As users of that tool will know, you can run QuickStatements either from within your browser, or “in the background” from a Labs server. Originally, these “batch edits” were performed as QuickStatementsBot, mentioning batch and the user who submitted it in the edit summary. Later, through a pull request, QuickStatements gained the ability to run batch edits as the user who submitted the batch. This is done by storing the OAuth information of the user, and playing it back to the Wikidata API for the edits. So far so good.

However, as with many of my databases on Labs, I made the QuickStatements database open for “public reading”, that is, any Labs tool account could see its contents. Including the OAuth login credentials. Thus, since the introduction of the “batch edit as user” feature, up until last Friday, anyone with a login on Labs could, theoretically, perform edits and anyone who did submit a QuickStatements batch, by copying the OAuth credentials.

We (WMF staff and volunteers, including myself) are not aware that any such user account spoofing has taken place (security issue). If you suspect that this has happened, please contact WMF staff or myself.

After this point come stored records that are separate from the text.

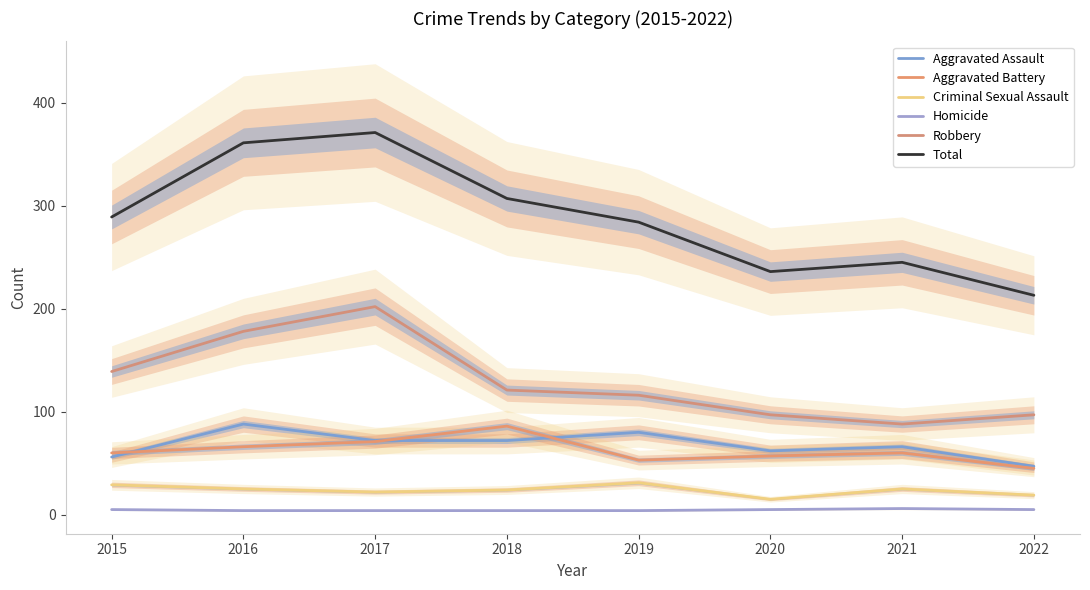

Is this an area chart (filled region under the line)?

No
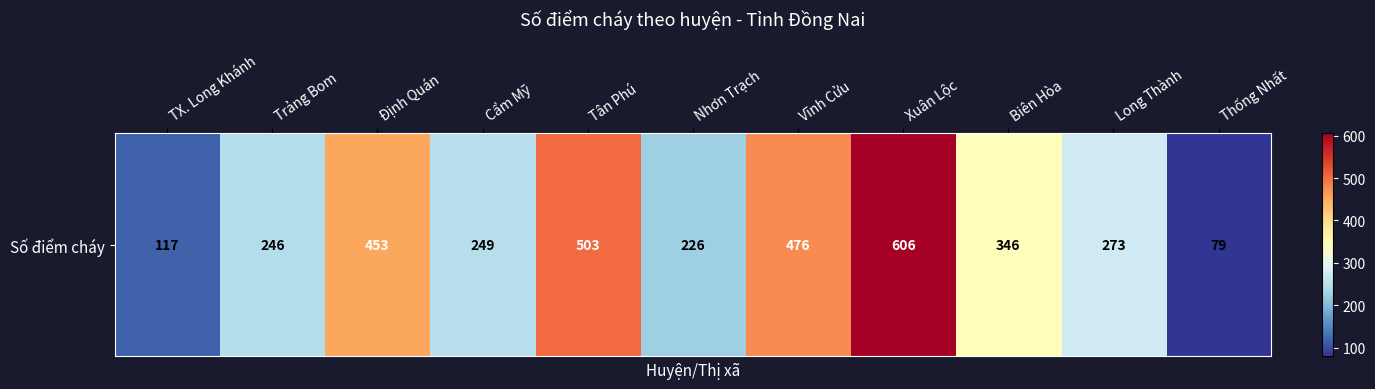

Is it true that the value at TX. Long Khánh is 78?

False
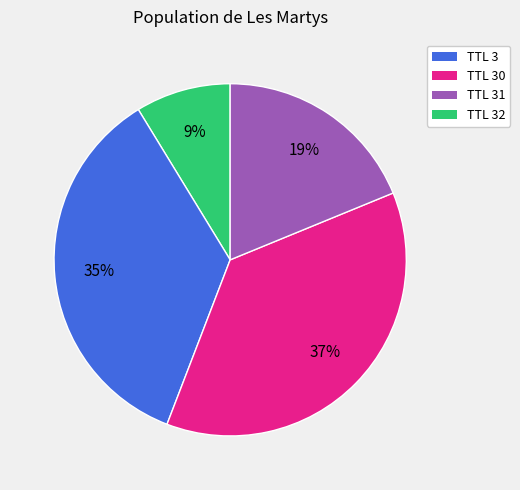

To the nearest percent, what is the difference between the largest and smallest slice percentages?

28%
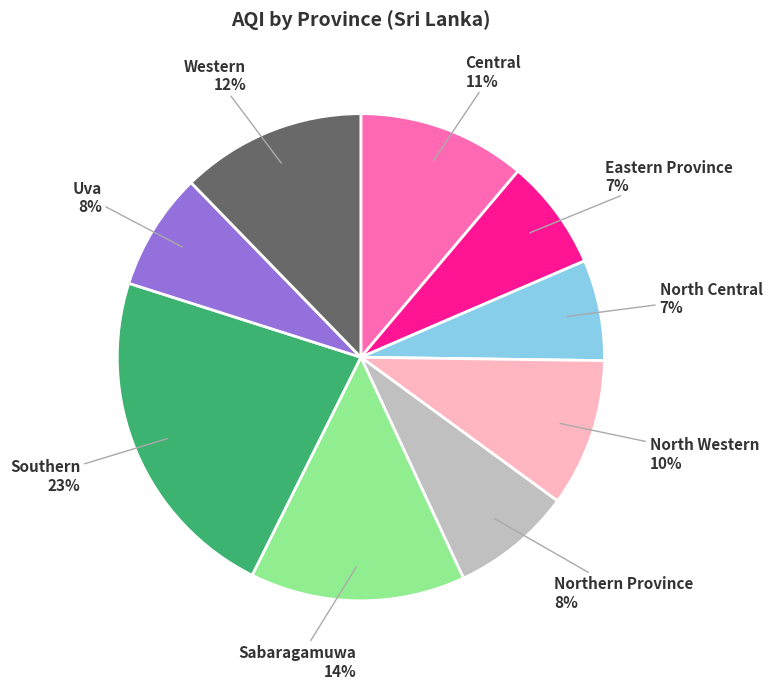

To the nearest percent, what is the average slice percentage?

11%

Once the issue was reported, the following actions were taken

  • deactivation of the OAuth credentials of QuickStatements, so no more edits via spoofed user OAuth information could take place
  • removal of the “publicly” (Labs-internally) visible OAuth information from the database
  • deactivation of the QuickStatement bots and web interface

Once spoofed edits were no longer possible, I went ahead and moved the OAuth storage to a new database that only the QuickStatements “tool user” (the instance of the tool that is running, and myself) can see. I then got a new OAuth consumer for QuickStatements, and restarted the tool. You can now use QuickStatements as before. Your OAuth information will be secure now. Because of the new OAuth consumer for QuickStatements, you will have to log in again once.

This also means that all the OAuth information that was stored prior to Friday is no longer usable, and was deleted. This means that the batches you submitted until Friday will now fall back on the aforementioned QuickStatementsBot, and no longer edit as your user account. If it is very important to you that your edits appear under your user account, please let me know. All new batches will run edit your user accounts, as before.

My apologies for this incident. Luckily, there appears to be no actual damage done.